Lenders issue personal loans based on certain criteria, and if a borrower has a decent credit score and is willing to accept a higher interest rate, they can take out an unsecured personal loans. Unsecured personal loans provide no collateral to a lender, which is why they tend to cost a borrower more money in terms of interest rates. Secured personal loans, on the other hand, come with lower interest, but require a borrower to put some type of collateral—which often comes in the form of paychecks, car titles, or even their home’s equity.


Consequences of Default


Even though there is no collateral linked to an unsecured personal loan, borrowers need to be aware that there are still consequences. If a borrower begins missing payments their credit score will suffer a severe blow, and if a borrower falls into default, their loan will be turned over to a collection agency.


As soon as a collection agency gets involved, a borrower’s credit score will take another excruciating hit, and the borrower can then expect to be contacted by the collection agency who will demand payment.


Additionally, late fees will be tacked onto the loan amount. If a borrower continues to refuse payment, there is a very good chance a lender will file a lawsuit and attempt to gain rights to wage garnishment.


Secured Loan Carry More Risk


In addition to subjecting themselves to the same consequences as unsecured borrowers, secured loan borrowers carry the additional risk of losing their collateral.

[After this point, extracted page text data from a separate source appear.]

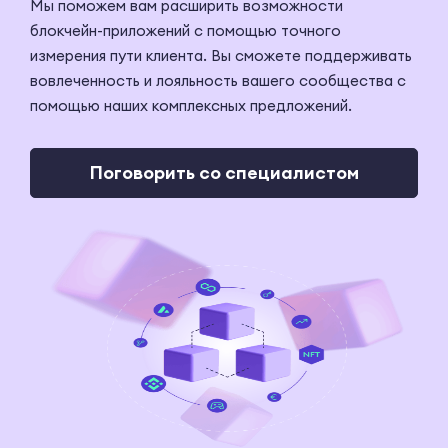
Мы поможем вам расширить возможности
блокчейн-приложений с помощью точного
измерения пути клиента. Вы сможете поддерживать
вовлеченность и лояльность вашего сообщества с
помощью наших комплексных предложений.
Поговорить со специалистом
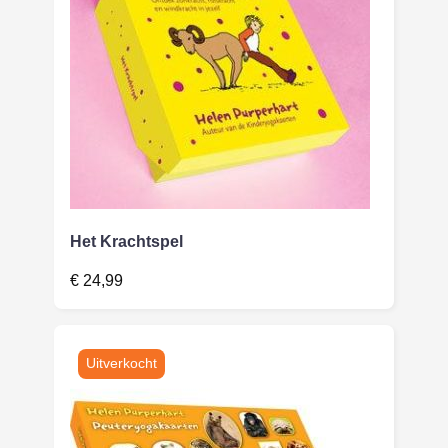
Het Krachtspel
€
24,99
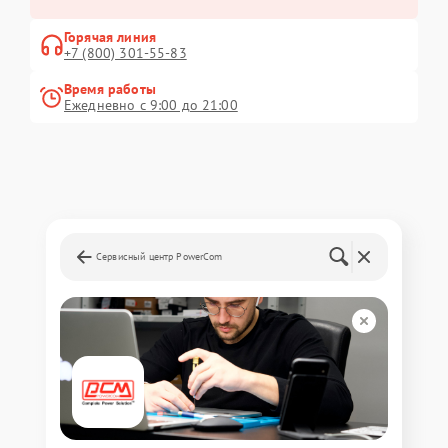
Горячая линия
+7 (800) 301-55-83
Время работы
Ежедневно с 9:00 до 21:00
Сервисный центр PowerCom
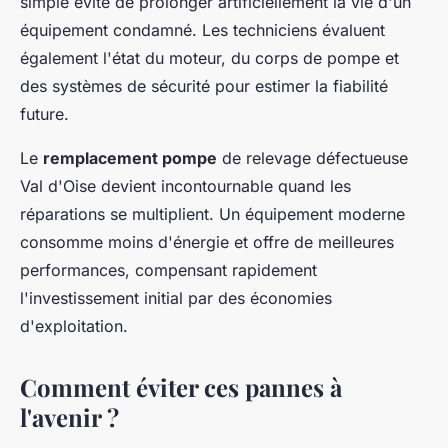
simple évite de prolonger artificiellement la vie d'un
équipement condamné. Les techniciens évaluent
également l'état du moteur, du corps de pompe et
des systèmes de sécurité pour estimer la fiabilité
future.
Le
remplacement pompe
de relevage défectueuse
Val d'Oise devient incontournable quand les
réparations se multiplient. Un équipement moderne
consomme moins d'énergie et offre de meilleures
performances, compensant rapidement
l'investissement initial par des économies
d'exploitation.
Comment éviter ces pannes à
l'avenir ?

Lenders are required to go through the proper legal routes of repossessing a piece of collateral, and before such a move is made, the borrower will receive a written notice explaining they are in default and what to expect. After that point, if a loan was backed by a possession, such as an automobile or a property title, the borrower can expect to meet either a repo man or a court-ordered foreclosure notice.


Because of this enormous risk, borrowers need to be sure they can pay a secured loan off before committing to this type of financing.